• **Prompt 1**
Write out the passage of the Hong Kong protest report starting with "Officers in riot" and going on through "on skeletal staff.".
• **Prompt 2**
Continue the Hong Kong protest report from the point where it stops.

• **Document text**
________________________________________
Hong Kong descended into chaos as several strikes and protests crippled traffic across the city on Monday (Aug 5), forcing flight cancellations in the financial hub amid a dire warning from Chief Executive Carrie Lam that the recent spate of civil disobedience has put the territory on edge.
Officers in riot gear spent most of the day battling with protesters in at least 10 different areas, volleying multiple rounds of tear gas to disperse protesters who had either surrounded police stations or built barricades on roads.
This is possibly the largest-scale act of civil disobedience since mass protests against a controversial extradition Bill began in early June. Hundreds of thousands heeded a call to industrial action, with many businesses either closed for the day or running on skeletal staff.
Hong Kong’s Hang Seng Index sank 2.9 per cent on the biggest slide in three months.
Earlier in the day, police fired several volleys of tear gas at black-clad protesters who had gathered at multiple locations in the afternoon. Hundreds of protesters at Tamar Park in Admiralty, Wong Tai Sin, Tin Shui Wai and Tai Po were sent fleeing in all directions after police fired rounds of tear gas to disperse them.
________________________________________
• **Stored data**

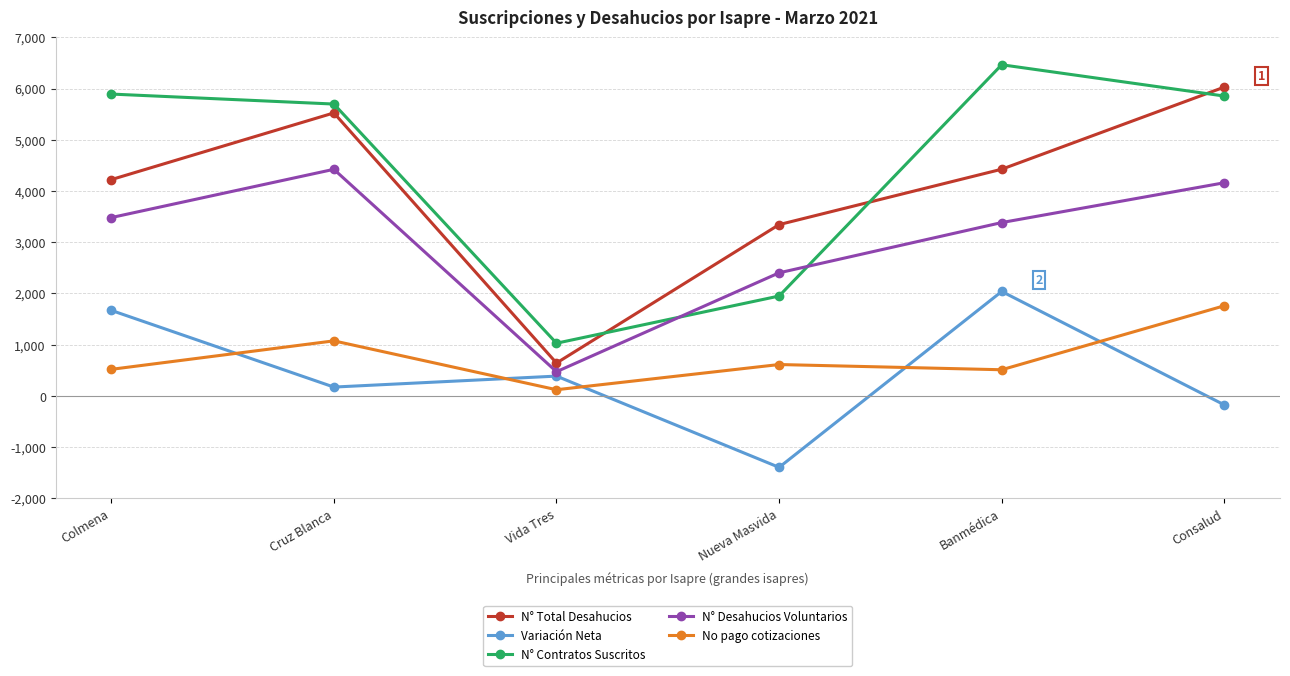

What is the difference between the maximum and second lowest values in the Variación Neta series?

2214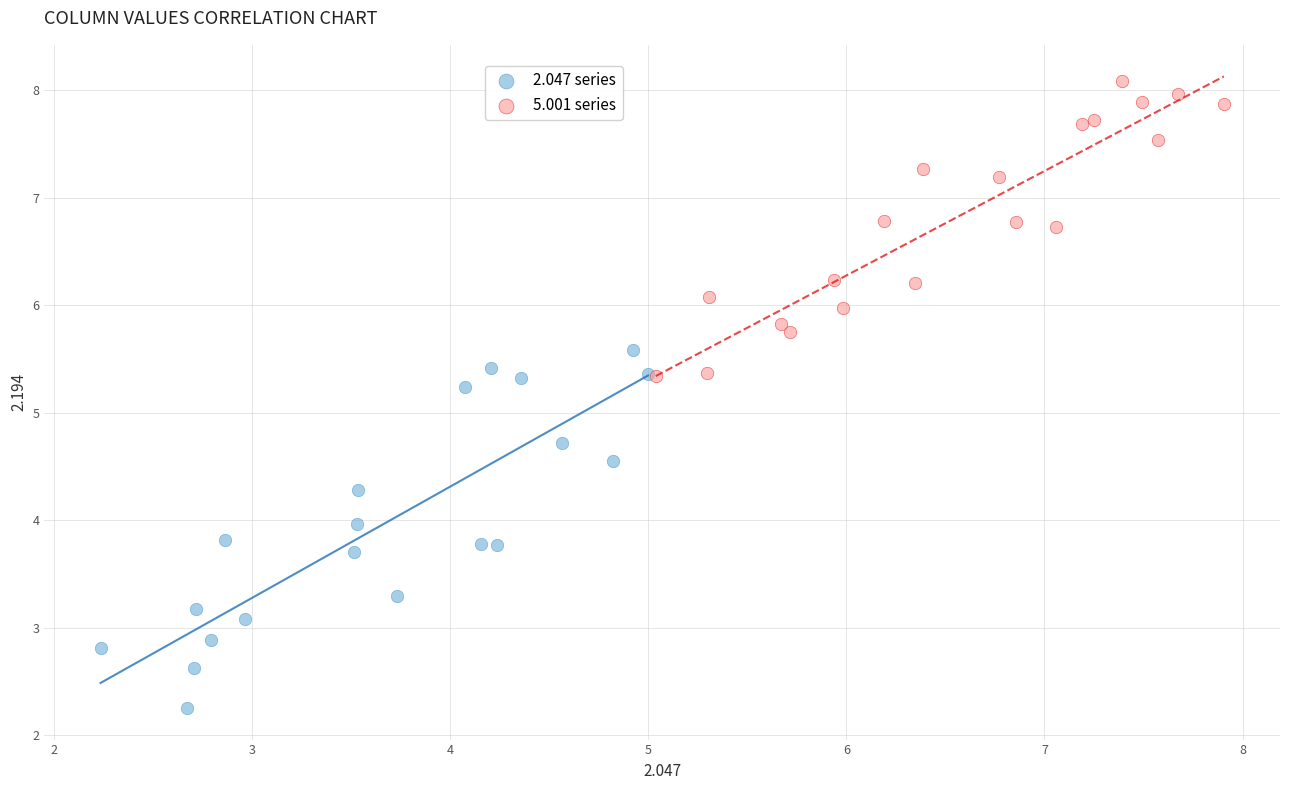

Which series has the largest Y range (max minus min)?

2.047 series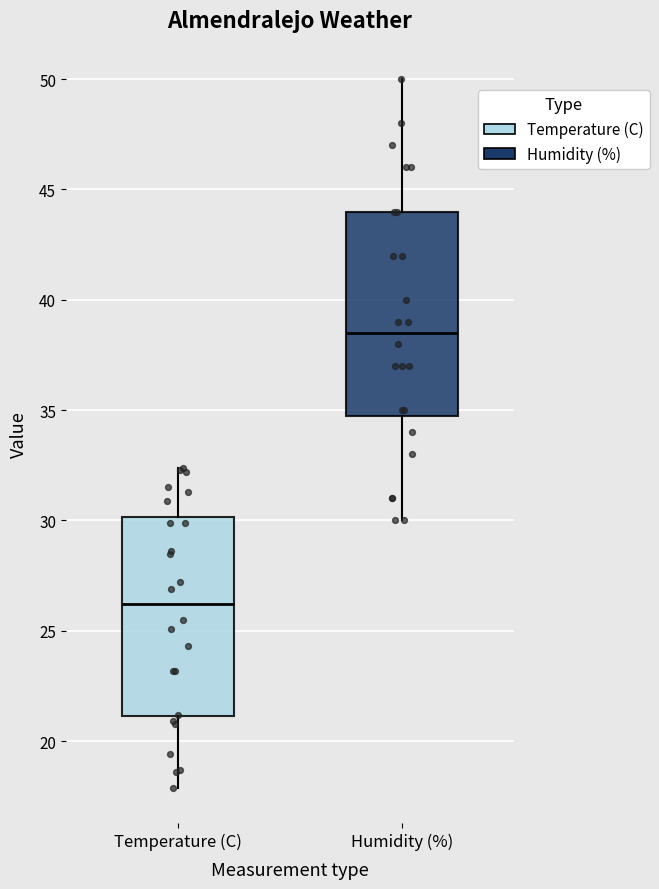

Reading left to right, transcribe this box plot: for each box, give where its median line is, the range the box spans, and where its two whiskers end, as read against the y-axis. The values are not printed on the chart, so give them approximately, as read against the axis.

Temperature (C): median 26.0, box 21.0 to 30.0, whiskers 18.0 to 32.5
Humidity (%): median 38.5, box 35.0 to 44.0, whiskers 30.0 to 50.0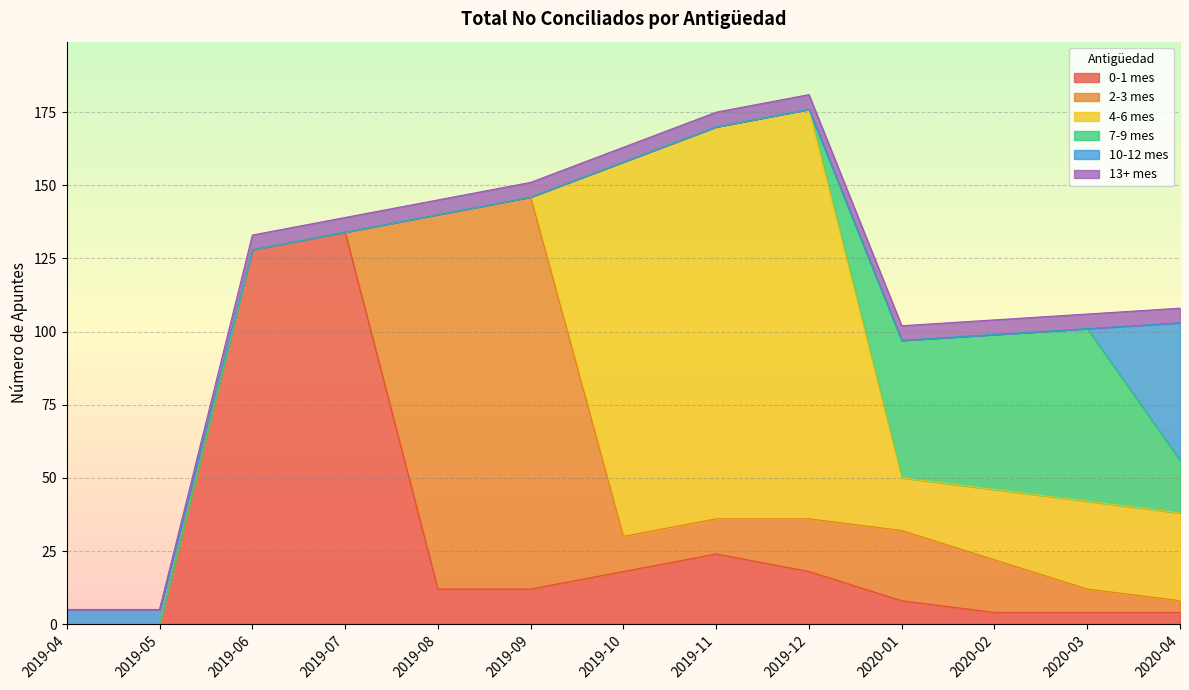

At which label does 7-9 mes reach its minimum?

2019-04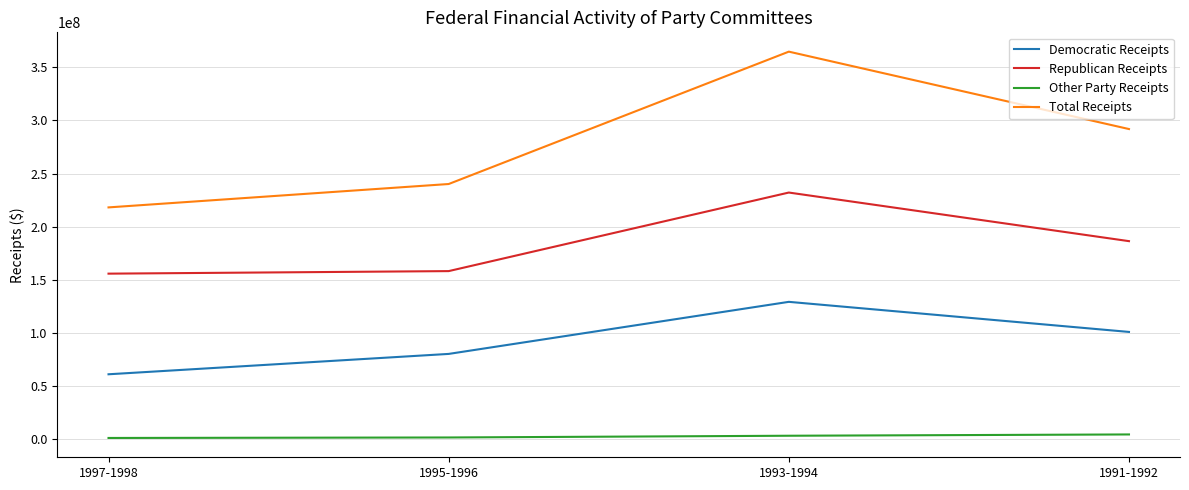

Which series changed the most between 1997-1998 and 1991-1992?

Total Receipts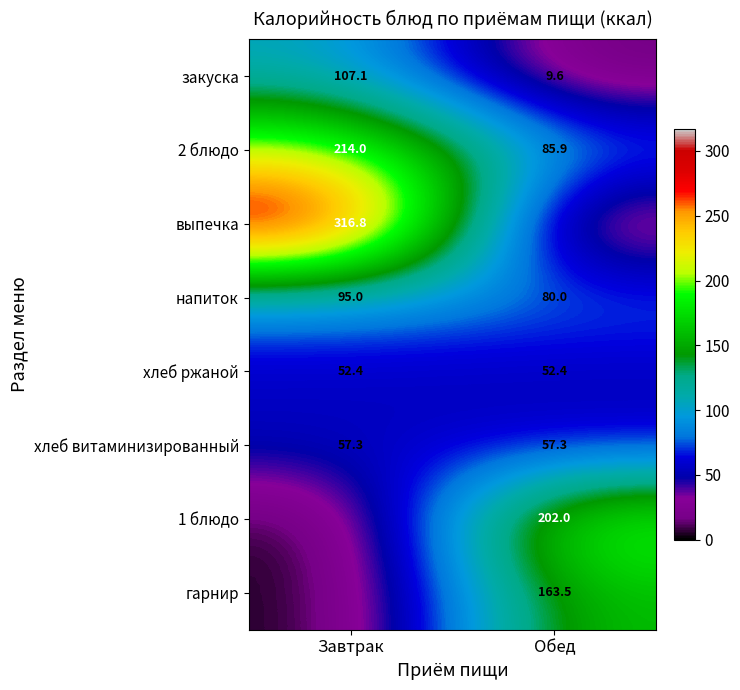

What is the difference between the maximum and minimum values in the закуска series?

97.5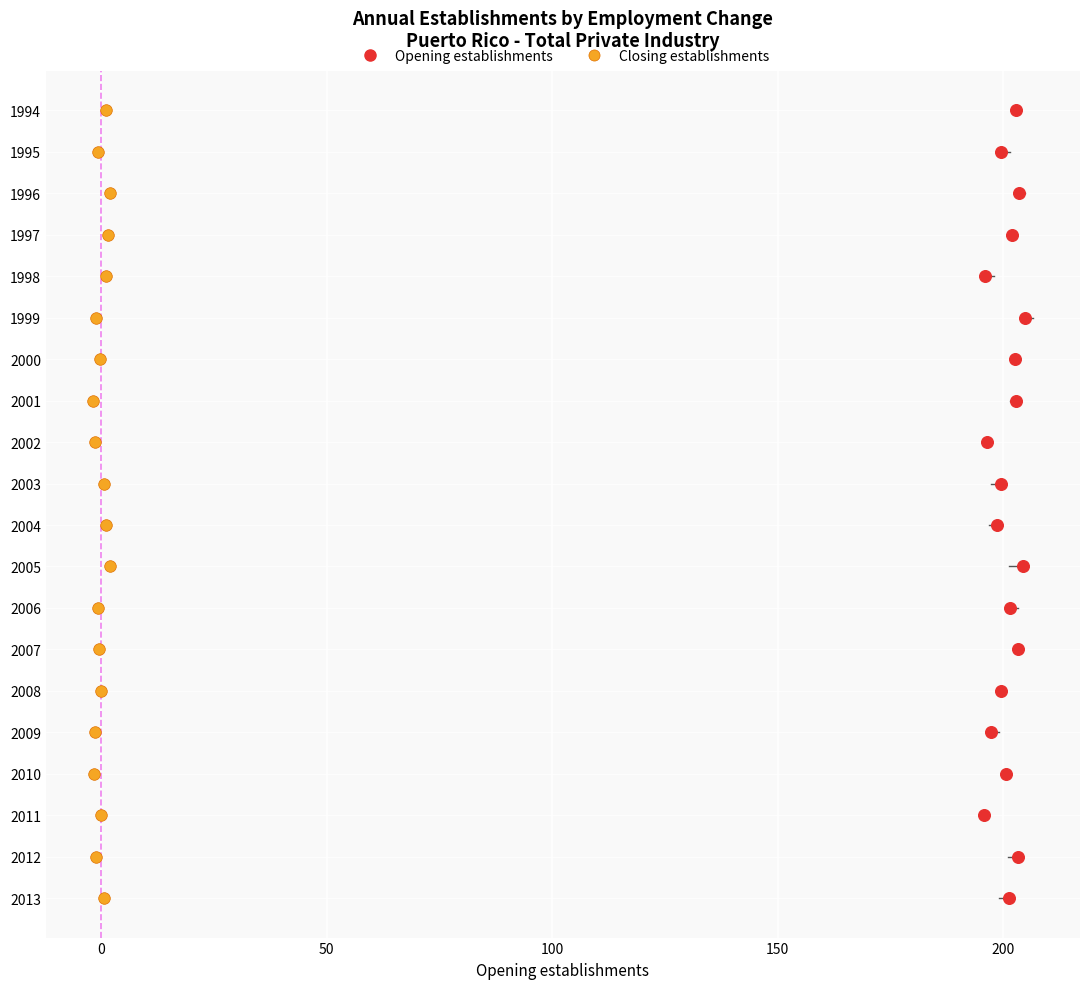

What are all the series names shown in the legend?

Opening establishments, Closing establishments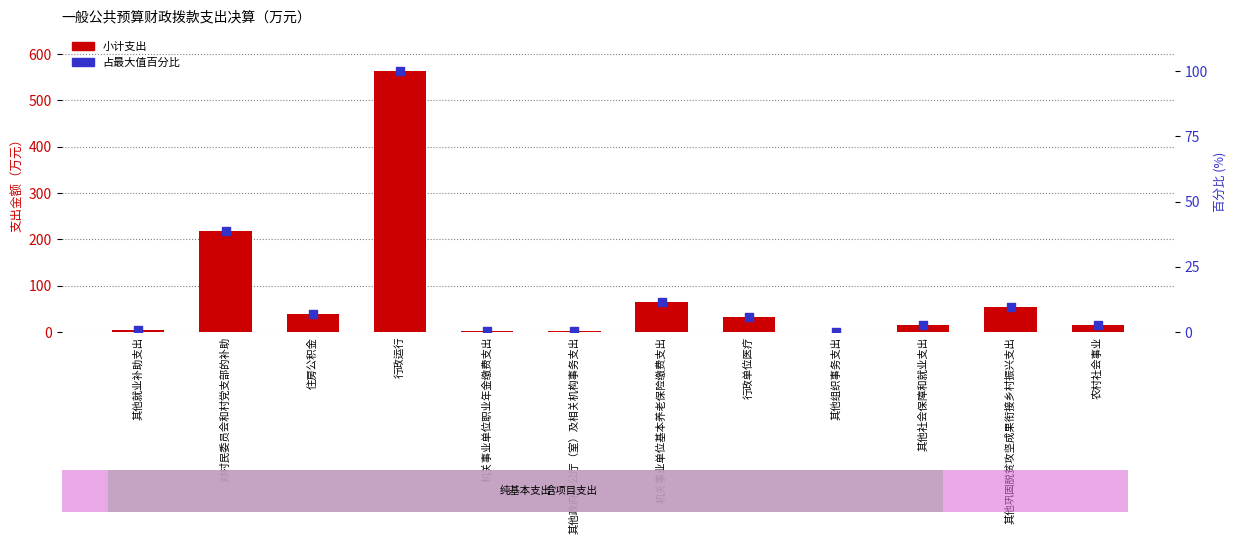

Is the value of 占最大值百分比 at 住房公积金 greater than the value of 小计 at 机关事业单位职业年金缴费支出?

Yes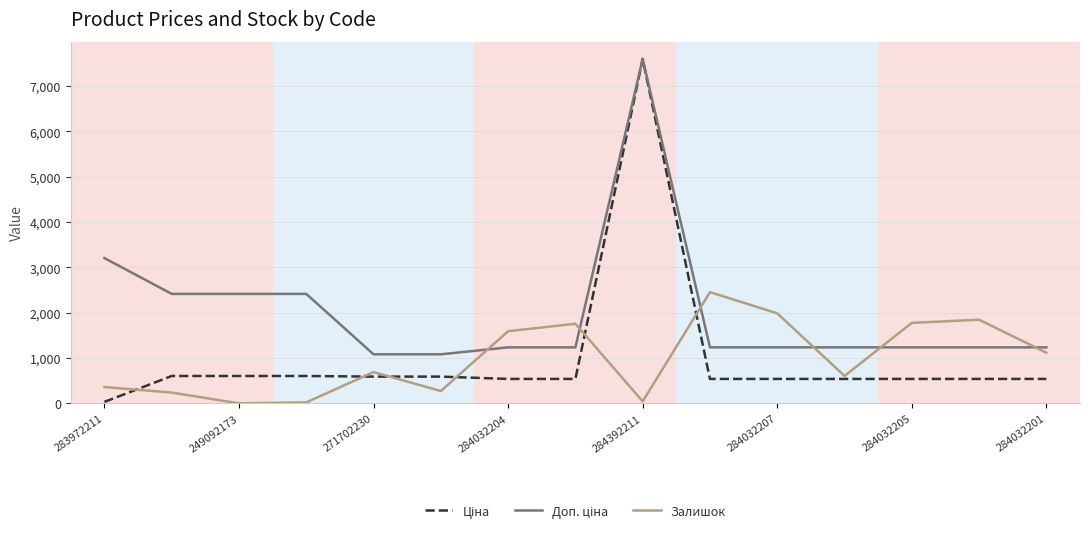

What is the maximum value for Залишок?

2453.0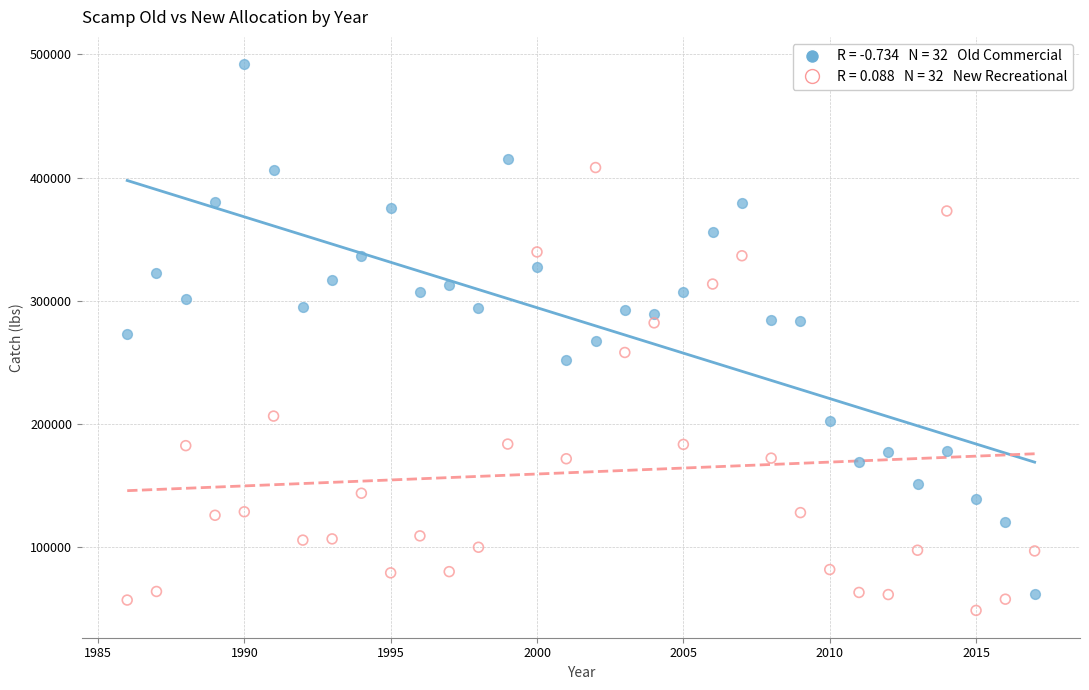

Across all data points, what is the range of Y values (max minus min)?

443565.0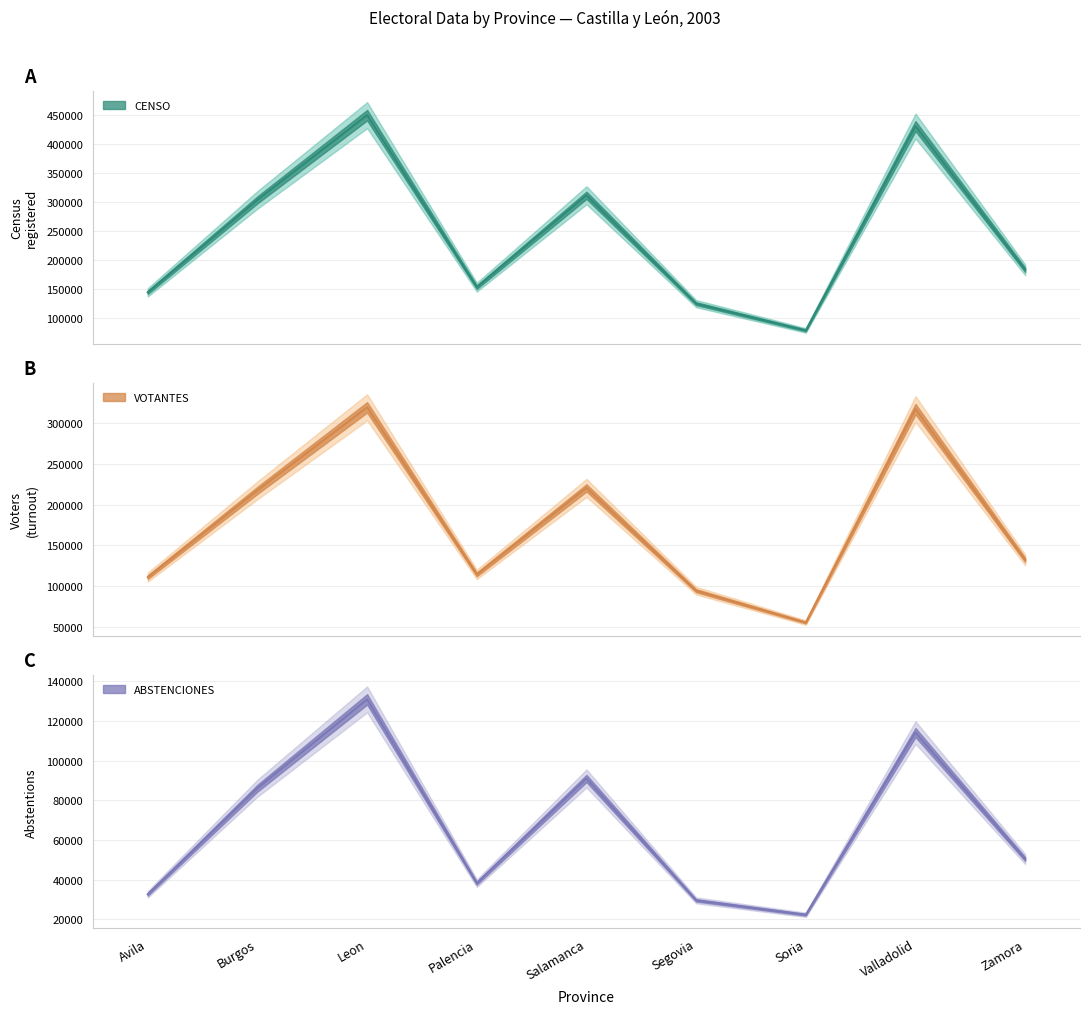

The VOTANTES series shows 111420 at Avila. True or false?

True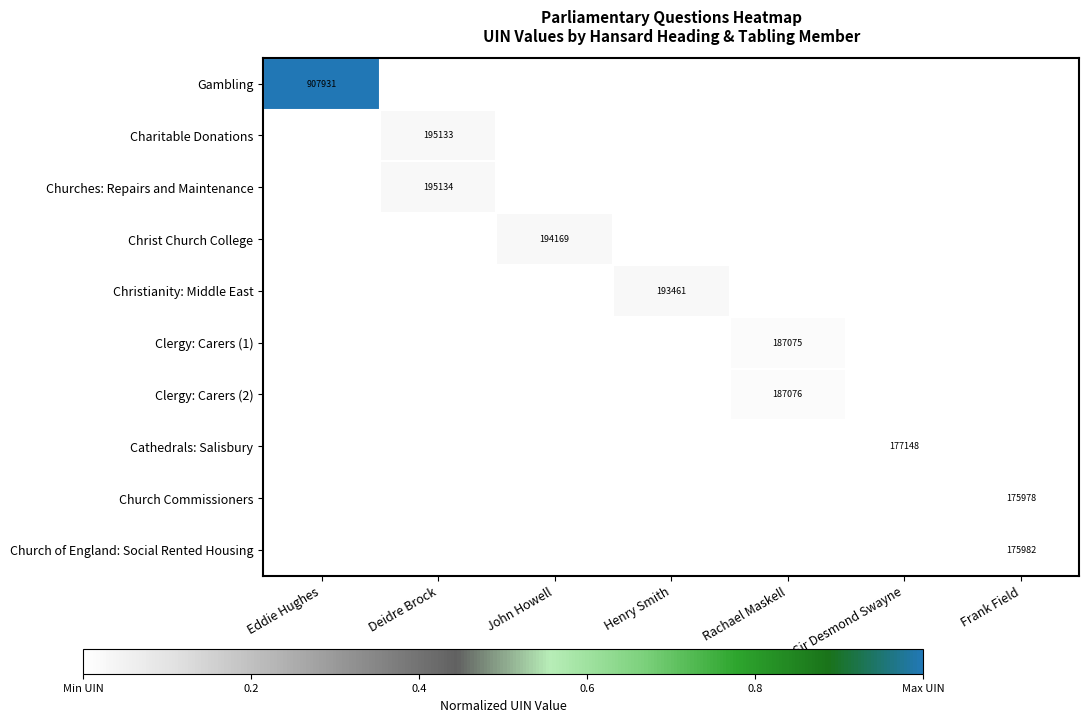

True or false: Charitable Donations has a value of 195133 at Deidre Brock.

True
________________________________________
• **Final answer 1**
Officers in riot gear spent most of the day battling with protesters in at least 10 different areas, volleying multiple rounds of tear gas to disperse protesters who had either surrounded police stations or built barricades on roads.
This is possibly the largest-scale act of civil disobedience since mass protests against a controversial extradition Bill began in early June. Hundreds of thousands heeded a call to industrial action, with many businesses either closed for the day or running on skeletal staff.

• **Final answer 2**
Some protesters also attempted to overtake roads in the Jordan-Yau Ma Tei area, Tuen Mun, Sha Tin and Tsuen Wan, according to a Telegram chat alert.
Operations at the Hong Kong International Airport, meanwhile, were severely disruptedas around a hundred anti-extradition Bill protesters held a demonstration there to protest against the government, and in support of the city-wide strike. They held up signs about the ongoing protests in a bid to reach international visitors.
Deputy Director-General of Civil Aviation Raymond Ng said 77 flights have been cancelled, RTHK reported. No further details were given.
China urged the United States on Monday to stop interfering in Hong Kong’s affairs, and said it firmly stands behind the one country, two systems. The Foreign Ministry said in a statement that no one should underestimate China’s resolve to safeguard the stability of Hong Kong, Reuters reported.
Senior Police Superintendent Kong Wing Cheung told reporters at a daily briefing on Monday that he personally believes there is no chance of a deployment of the People’s Liberation Army, adding that the police force has the full support of the government.
Separately, officials from the Hong Kong and Macau Affairs Office of the State Council will speak to the media on Tuesday in Beijing about the “current situation in Hong Kong”. This is the second time China is holding a press conference after a rare media event last week in which it threw its support behind the Hong Kong government.
Fighting broke out in a Hong Kong neighbourhood between protesters and a mob of men wielding long wooden poles, the Associated Press reported. The men swung and threw their poles at the demonstrators, with the latter responding by throwing traffic cones, metal barricades and rods of their own.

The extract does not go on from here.